Nate jumped at Shannon’s voice, although he covered it quickly with a cough. It was 6:30 a.m. and it wasn’t as if he hadn’t expected someone to be in the kitchen—the light was on, coffee made—but he hadn’t seen her sitting at the table in the breakfast nook. For reasons that only made sense when they’d been nine, he and Danny used to sit underneath that table for breakfast every morning until they did something horrible and messy and had to report to the big table in the dining room, where the first and last meals of the day had been family affairs, complete with table settings and lessons in manners.
It was yet another adjustment to find Shannon in the nook, half in shadow, in the now familiar pink robe. “I’m house hunting,” he said, bringing down a large mug from the cupboard.
He’d missed her the past few days. According to Mr. Fitz, she’d been staying late at work, and Nate and Danny had been catching up with friends at old haunts. He’d looked for Shannon, though, each morning. Each night. Hoping he hadn’t spooked her on their walk home from Molly’s. He didn’t think so, he’d shown restraint, but seeing her smile now he knew for certain things were okay between them. And up to him to keep it that way.
“Where are you looking?” Sleep still clung to her voice, lowering the pitch and giving her a sexy rasp he had no business thinking about.
Great. His resolve had lasted all of two seconds. “Starting in the East Village. Then Greenwich and SoHo if there’s time.”
“All town houses?”
“The Realtor convinced me not to be so set on a specific type of building. She’s basing her suggestions on the maintenance companies.”
“That makes sense,” Shannon said, “considering you won’t be around if something bad happ
ens.”
The scent of the coffee was enough to kick him into the next phase of waking up. He hadn’t showered, hadn’t done anything but put on his robe. It was damn cold to be barefoot, but he hadn’t brought slippers and hadn’t thought to put on socks. The chill hurried him to the bench across from Shannon’s. “You should come with me.”
She coughed, having just sipped some of her own coffee. “Just come with you, huh? Blow off my whole day?”
“I’ll buy you a good lunch. And you can say rude things about people’s decorating choices.”
“Why would I want to do that?”
He gave her a look that told her she wasn’t dealing with an amateur. “You couldn’t have changed that much.”
“It’s not rude if it’s constructive criticism.”
“Like hell.”
She smiled at him behind her Gramercy Park mug. Her skin stopped him, his own cup an inch off the table. She looked as if she were made of cream and silk. Something that couldn’t possibly exist in nature. Like the ads in the magazines that made every flaw disappear with the magic of airbrushing. But he was close, and she was as real as anything. He ached to touch her, not just on her cheek, although that’s where he’d start. He could barely imagine the feel of her inner thigh, what it would be like to rest his cheek on her tummy, right below her belly button.

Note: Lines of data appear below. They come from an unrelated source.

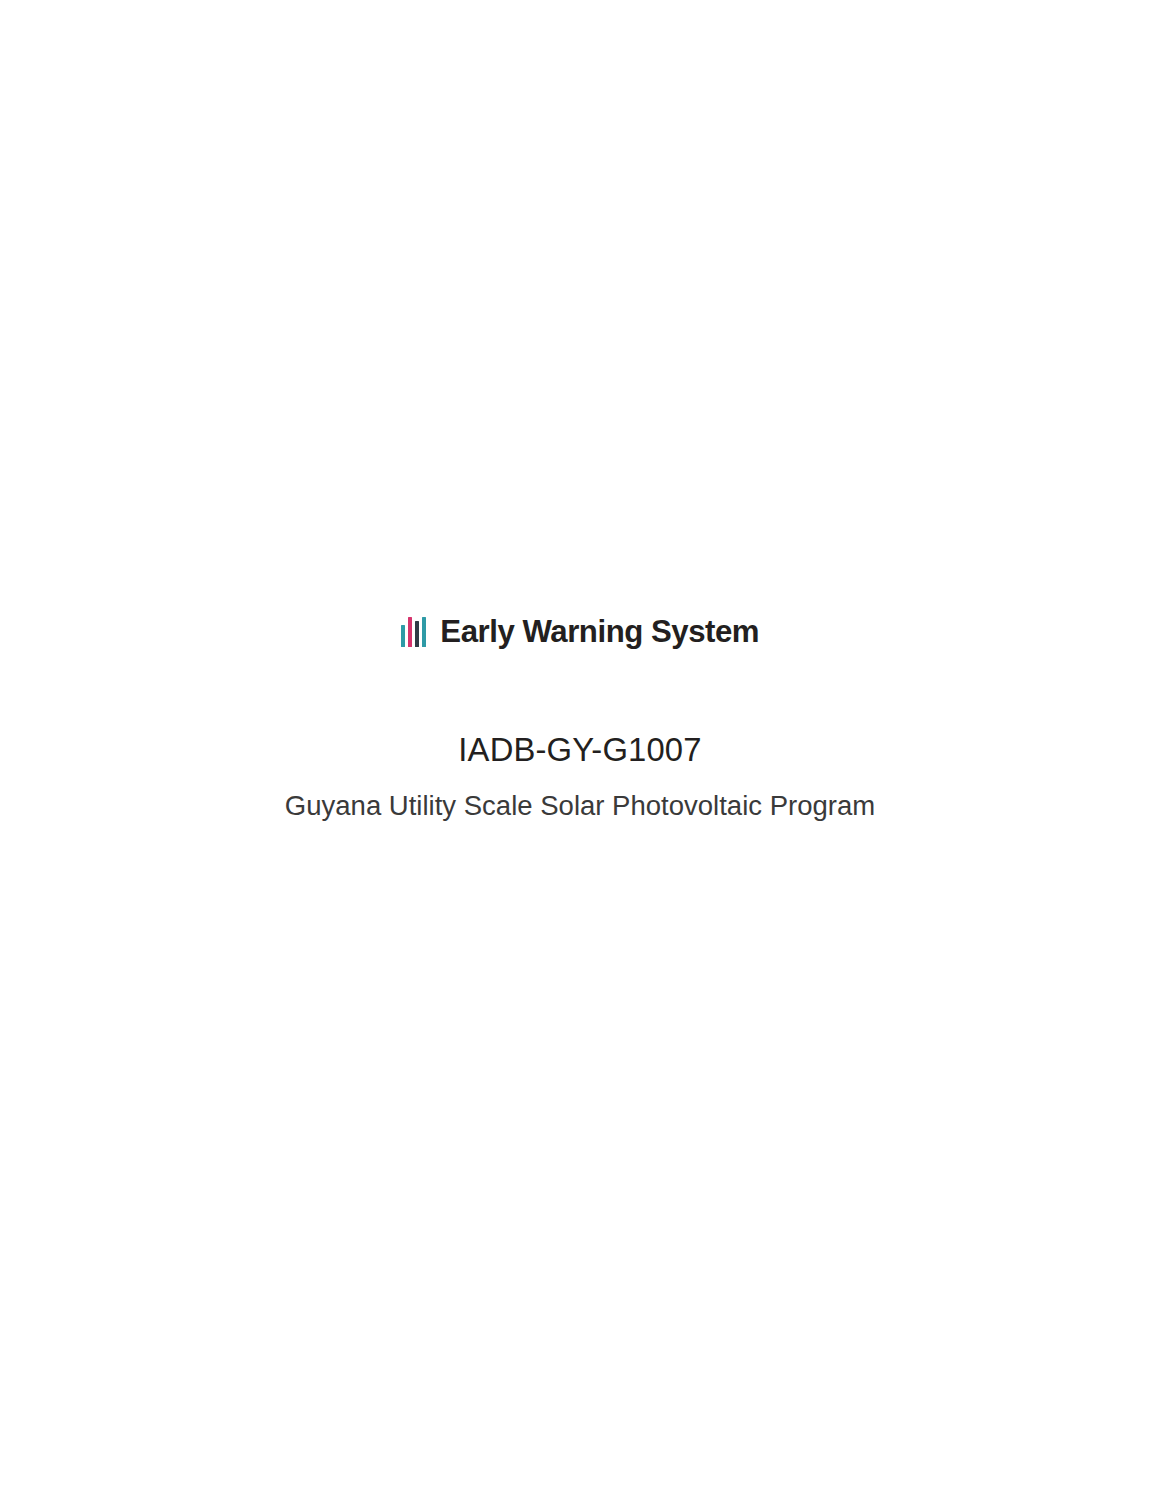Early Warning System
IADB-GY-G1007
Guyana Utility Scale Solar Photovoltaic Program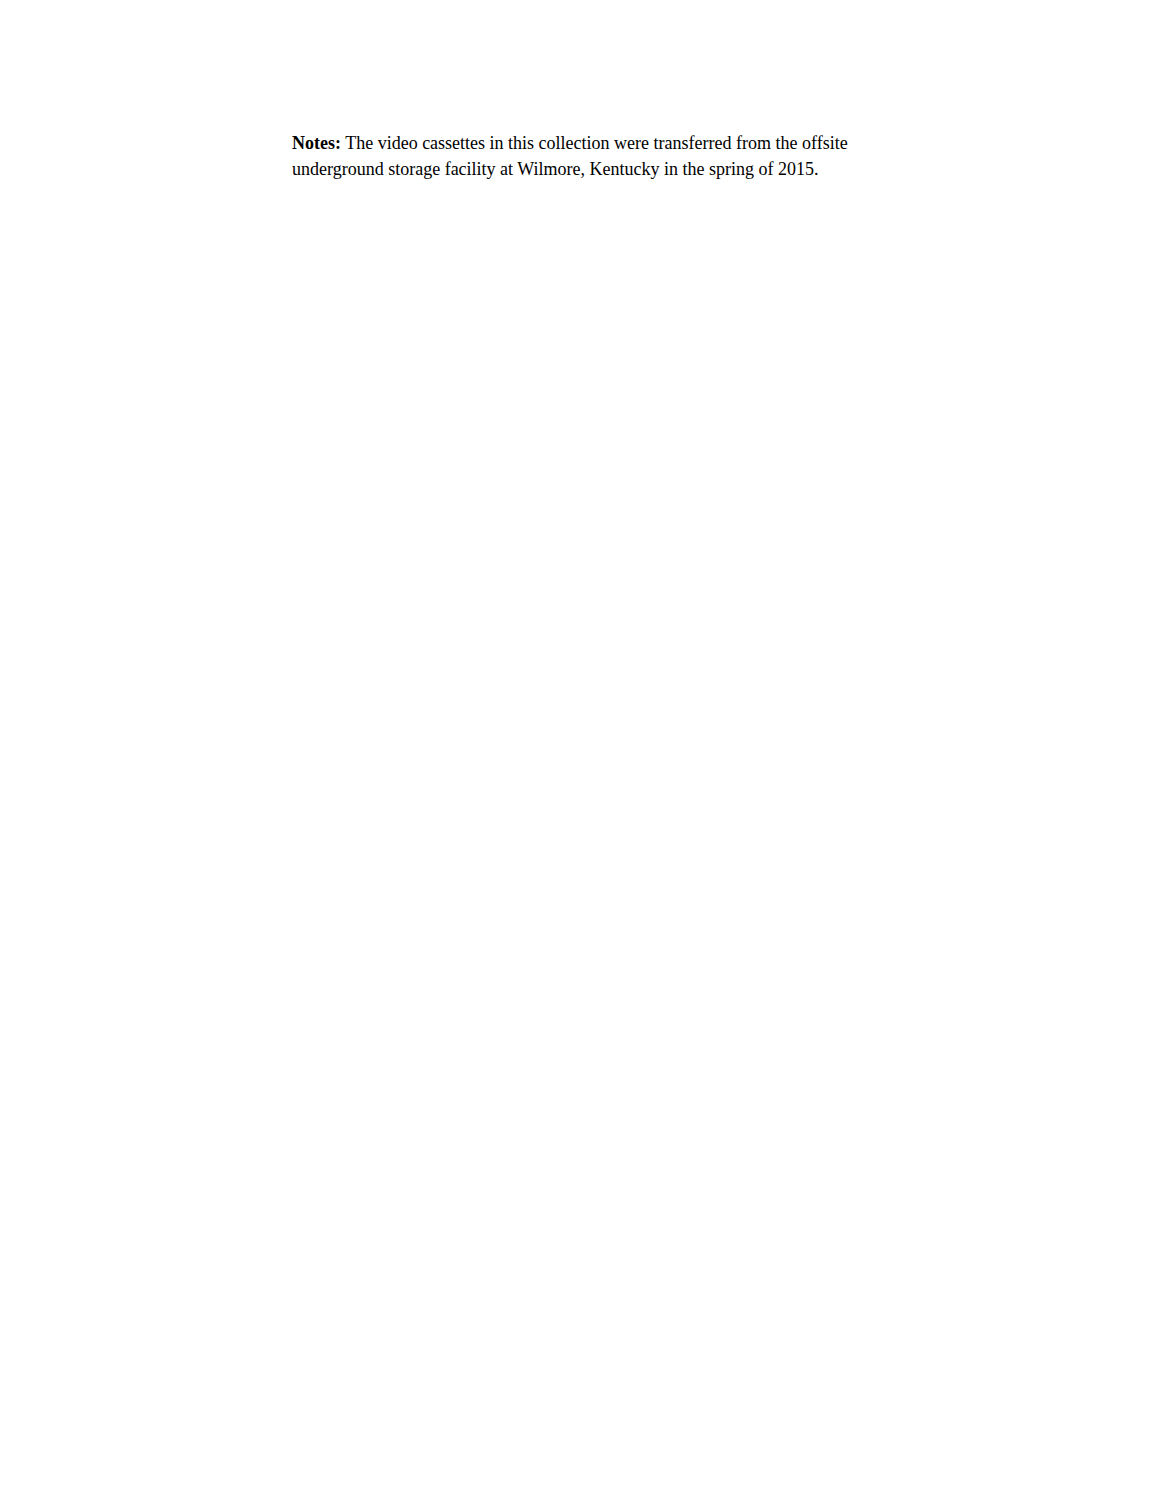Notes: The video cassettes in this collection were transferred from the offsite underground storage facility at Wilmore, Kentucky in the spring of 2015.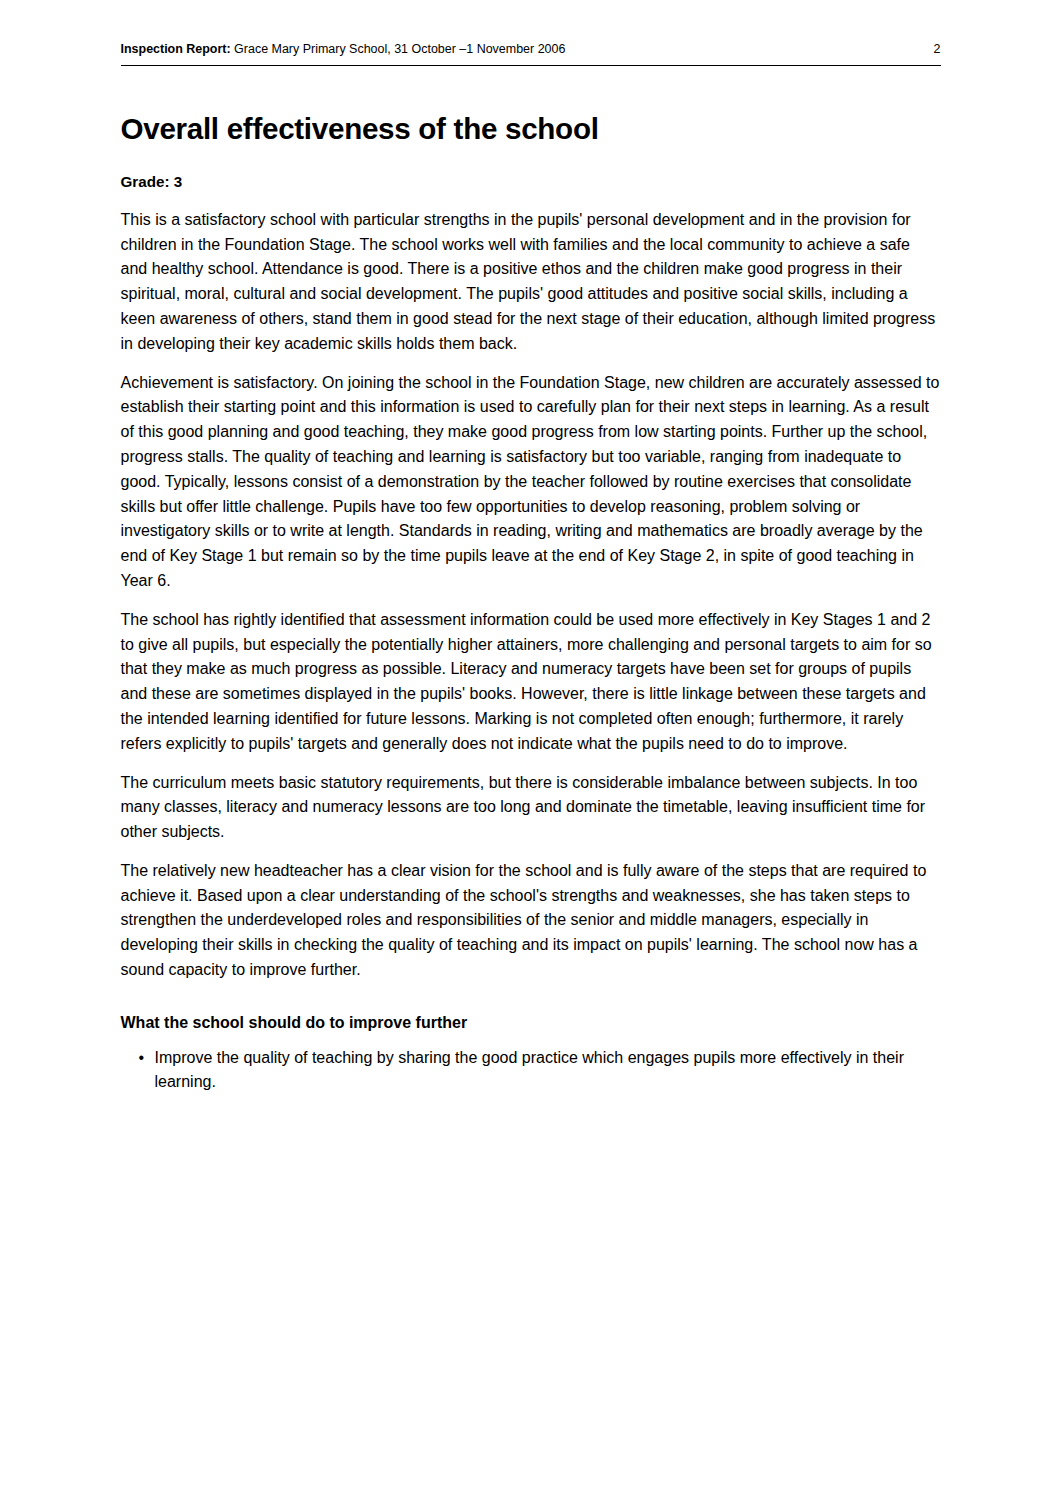Inspection Report: Grace Mary Primary School, 31 October –1 November 2006
2
Overall effectiveness of the school
Grade: 3
This is a satisfactory school with particular strengths in the pupils' personal development and in the provision for children in the Foundation Stage. The school works well with families and the local community to achieve a safe and healthy school. Attendance is good. There is a positive ethos and the children make good progress in their spiritual, moral, cultural and social development. The pupils' good attitudes and positive social skills, including a keen awareness of others, stand them in good stead for the next stage of their education, although limited progress in developing their key academic skills holds them back.
Achievement is satisfactory. On joining the school in the Foundation Stage, new children are accurately assessed to establish their starting point and this information is used to carefully plan for their next steps in learning. As a result of this good planning and good teaching, they make good progress from low starting points. Further up the school, progress stalls. The quality of teaching and learning is satisfactory but too variable, ranging from inadequate to good. Typically, lessons consist of a demonstration by the teacher followed by routine exercises that consolidate skills but offer little challenge. Pupils have too few opportunities to develop reasoning, problem solving or investigatory skills or to write at length. Standards in reading, writing and mathematics are broadly average by the end of Key Stage 1 but remain so by the time pupils leave at the end of Key Stage 2, in spite of good teaching in Year 6.
The school has rightly identified that assessment information could be used more effectively in Key Stages 1 and 2 to give all pupils, but especially the potentially higher attainers, more challenging and personal targets to aim for so that they make as much progress as possible. Literacy and numeracy targets have been set for groups of pupils and these are sometimes displayed in the pupils' books. However, there is little linkage between these targets and the intended learning identified for future lessons. Marking is not completed often enough; furthermore, it rarely refers explicitly to pupils' targets and generally does not indicate what the pupils need to do to improve.
The curriculum meets basic statutory requirements, but there is considerable imbalance between subjects. In too many classes, literacy and numeracy lessons are too long and dominate the timetable, leaving insufficient time for other subjects.
The relatively new headteacher has a clear vision for the school and is fully aware of the steps that are required to achieve it. Based upon a clear understanding of the school's strengths and weaknesses, she has taken steps to strengthen the underdeveloped roles and responsibilities of the senior and middle managers, especially in developing their skills in checking the quality of teaching and its impact on pupils' learning. The school now has a sound capacity to improve further.
What the school should do to improve further
Improve the quality of teaching by sharing the good practice which engages pupils more effectively in their learning.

“Okay, that’s pretty creepy,” Shannon said.
He put his cup down. “What?” He knew he’d been staring. So why was he playing dumb?
“You do that a lot,” she said. “There’s a pattern. Am I that different from who you remember?”
“Yes,” he said, and he should have hesitated there. For a few seconds at least.
“Okay.”
She sipped more coffee and, ahh, there it was. The blush. He wanted to watch it evolve in all its heated glory, but he’d already crossed the polite behavioral line.
What he didn’t understand was the reason for the blush. Yes, he’d stared too long, and that was rude, but was she blushing because she was embarrassed at the attention? If he’d been anyone else, would she have blushed or would she have walked away from the situation? Was she reacting to the stare itself, or had she sussed that he was thinking about her sexually?